Flashcards: Key Azure Management Tools
Use these flashcards to reinforce the core concepts and typical use cases for each Azure management tool.
- Azure portal
- A web-based graphical interface for managing Azure resources. Best for visual exploration, dashboards, one-off tasks, and learning how services are structured.
- Azure CLI
- A cross-platform command-line tool with commands like `az group create`. Ideal for scripting, automation, and DevOps pipelines on Windows, macOS, and Linux.
- Azure PowerShell
- A set of PowerShell Az modules that manage Azure with object-based cmdlets like `New-AzResourceGroup`. Well-suited to Windows admins and advanced automation.
- Azure Cloud Shell
- A browser-based shell environment that provides authenticated access to Azure CLI and Azure PowerShell, with tools pre-installed and persistent storage.
- Best tool for: Visualizing policies, RBAC, and resource health
- Azure portal – it provides blades for Access control (IAM), Azure Policy compliance, locks, and monitoring charts.
- Best tool for: Bash-based automation from Linux
- Azure CLI – designed for cross-platform scripting with simple, text-based commands.
- Best tool for: PowerShell-heavy Windows admin scripts
- Azure PowerShell – integrates with existing PowerShell workflows and returns rich objects for reporting.
- Best tool for: Running commands from a browser without installing anything
- Azure Cloud Shell – opens in the portal, is pre-authenticated, and includes both Azure CLI and Azure PowerShell.
Summary and Exam-Focused Comparison
Portal Recap
Azure portal: browser-based GUI for visual management, dashboards, and exploring RBAC, Azure Policy, and locks on resources.
CLI and PowerShell Recap
Azure CLI: `az` commands, cross-platform scripting.
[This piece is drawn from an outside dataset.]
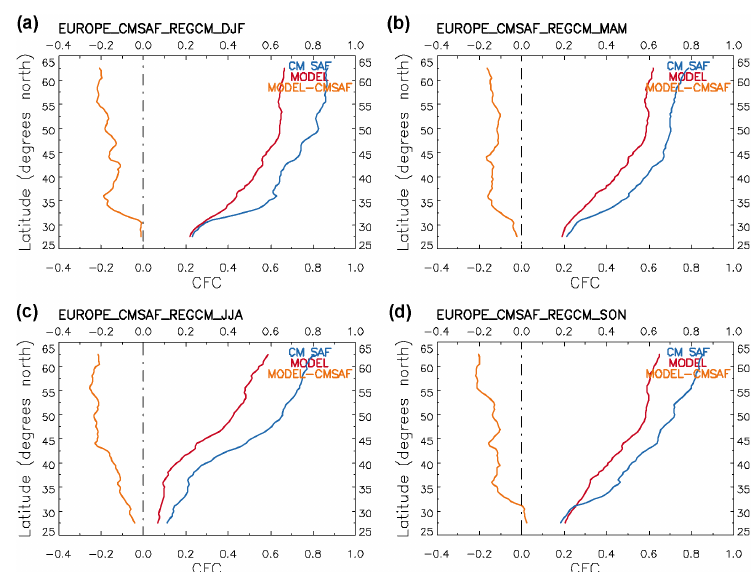
Figure 5. The same as Fig. 2 but for RegCM4 and CM SAF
Azure PowerShell: Az modules, object-based cmdlets for PowerShell automation.
Cloud Shell Recap
Azure Cloud Shell: browser-based, pre-authenticated environment with Azure CLI and Azure PowerShell pre-installed, no local setup needed.
Next in Your Skarp Path
Your next mock exam will blend these tools into governance scenarios. Spaced review and the gap guide will reinforce whichever tools you mix up.
Key Terms
- Azure CLI
- A cross-platform command-line tool for managing Azure resources using `az` commands, commonly used in scripts and DevOps pipelines.
- Azure Policy
- Azure Policy is a service in Azure that you use to create, assign, and manage policies that enforce rules and effects over your resources, so those resources stay compliant with your corporate standards and service level agreements.
- Azure portal
- A web-based graphical interface for managing Azure resources, providing dashboards, blades, and visual access to services, RBAC, Azure Policy, and monitoring.
- Azure PowerShell
- A set of PowerShell Az modules that provide cmdlets to manage Azure resources through the PowerShell scripting language.
- Azure Cloud Shell
- A browser-based shell environment hosted in Azure that provides authenticated access to Azure CLI and Azure PowerShell with tools pre-installed.
- Microsoft Entra ID
- Microsoft Entra ID is Microsoft’s cloud-based identity and access management service that helps employees sign in and access resources such as Microsoft 365, the Azure portal, and thousands of other SaaS applications.
- role-based access control
- Role-based access control (RBAC) is an authorization system built on Azure Resource Manager that provides fine-grained access management of Azure resources based on roles assigned to users, groups, and service principals.